After formalizing these three conditions for fairness, Kleinberg, Mullainathan, and Raghavan proved that it isn’t possible to satisfy all constraints simultaneously except in highly constrained special cases. These results hold regardless of how the risk assignment is computed, since “it is simply a fact about risk estimates when the base rates differ between two groups.”
What this means is that some views of fairness might simply be incompatible with each other. Balancing for one kind of notion of fairness is likely to come at the expense of another.

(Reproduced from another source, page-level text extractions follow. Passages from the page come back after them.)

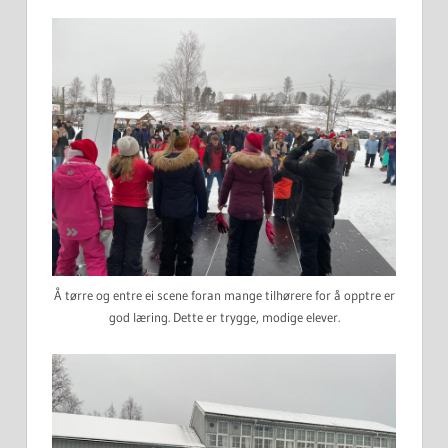
Å tørre og entre ei scene foran mange tilhørere for å opptre er
god læring. Dette er trygge, modige elever.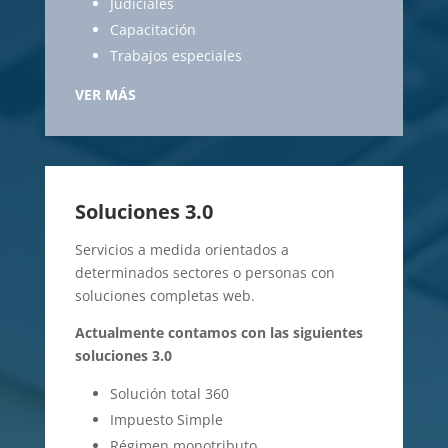
Judiciales
Capacitación
Trabajos especiales
VER MÁS
Soluciones 3.0
Servicios a medida orientados a
determinados sectores o personas con
soluciones completas web.
Actualmente contamos con las siguientes
soluciones 3.0
Solución total 360
Impuesto Simple
Régimen monotributo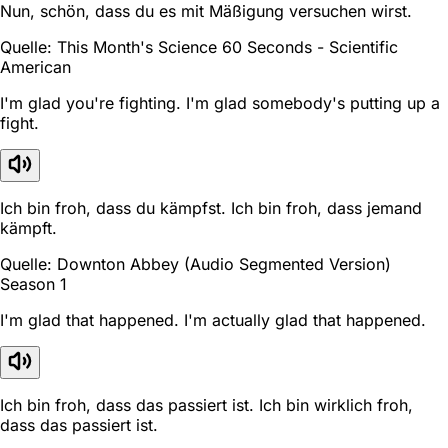
Nun, schön, dass du es mit Mäßigung versuchen wirst.
Quelle: This Month's Science 60 Seconds - Scientific
American
I'm glad you're fighting. I'm glad somebody's putting up a
fight.
Ich bin froh, dass du kämpfst. Ich bin froh, dass jemand
kämpft.
Quelle: Downton Abbey (Audio Segmented Version)
Season 1
I'm glad that happened. I'm actually glad that happened.
Ich bin froh, dass das passiert ist. Ich bin wirklich froh,
dass das passiert ist.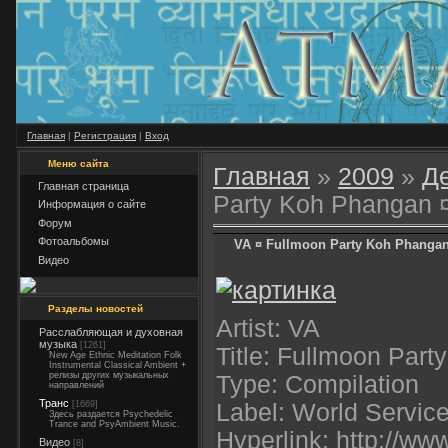
Главная
|
Регистрация
|
Вход
Меню сайта
Главная
»
2009
»
Д
Главная страница
Party Koh Phangan 
Информация о сайте
Форум
Фотоальбомы
VA ¤ Fullmoon Party Koh Phangan
Видео
Разделы новостей
Artist: VA
Расслабляющая и духовная
музыка
[1261]
Title: Fullmoon Par
New Age Ethnic Meditation Folk
Instrumental Classical Ambient +
релизы других музыкальных
Type: Compilation
направлений
Транс
[1669]
Label: World Servic
Здесь раздается Psychedelic
Trance and PsyAmbient Music.
Hyperlink: http://ww
Видео
[8]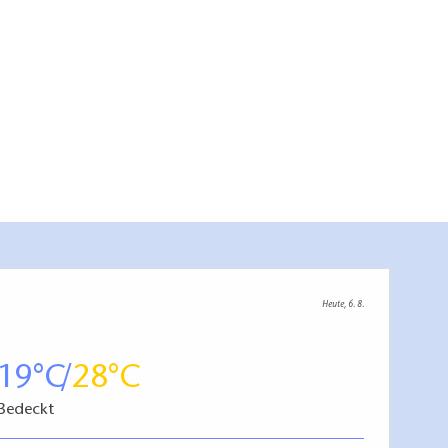
Heute, 6. 8.
19
28
Bedeckt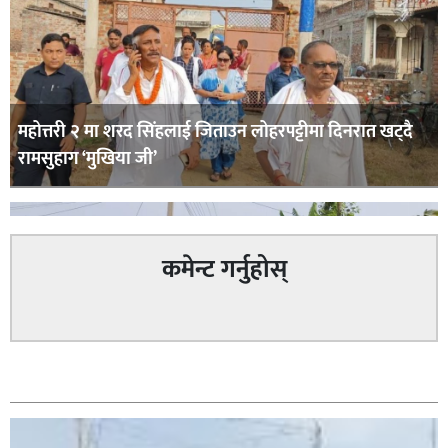
महोत्तरी २ मा शरद सिंहलाई जिताउन लोहरपट्टीमा दिनरात खट्दै
रामसुहाग ‘मुखिया जी’
कमेन्ट गर्नुहोस्
सम्बन्धित
सिराहा – २ मा जनमत छापको उपस्थिति बलियो , जनता उत्साहित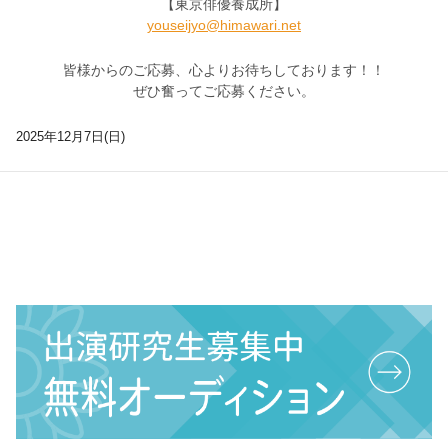
【東京俳優養成所】
youseijyo@himawari.net
皆様からのご応募、心よりお待ちしております！！
ぜひ奮ってご応募ください。
2025年12月7日(日)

This trade off is really a subclass of a larger problem that is of central focus in data science, econometrics, and statistics. As Pedro Domingos noted:
You should be skeptical of claims that a particular technique “solves” the overfitting problem. It’s easy to avoid overfitting (variance) by falling into the opposite error of underfitting (bias). Simultaneously avoiding both requires learning a perfect classifier, and short of knowing it in advance there is no single technique that will always do best (no free lunch).
Internalizing these lessons about fairness requires a shift in framing. For those working in the AI field, actively deploying algorithms, and especially for policy makers, fairness mandates will likely create trade offs. If most algorithms cannot achieve multiple notions of fairness simultaneously, then every decision to balance for class attributes is likely to take away from efficiency elsewhere. This isn’t to say that we shouldn’t strive to optimize fairness. Rather, it is simply important to recognize that mandating of one type of fairness may necessarily come at the expense of a different type of fairness.
Understanding the internal logic of risk assessment tools is not the end of the conversation. Without data of how they are used, it could be that these algorithm entrench bias, uproot it, or have ambiguous effects. To have an honest conversation, we need to understand how they nudge decisions in the real world.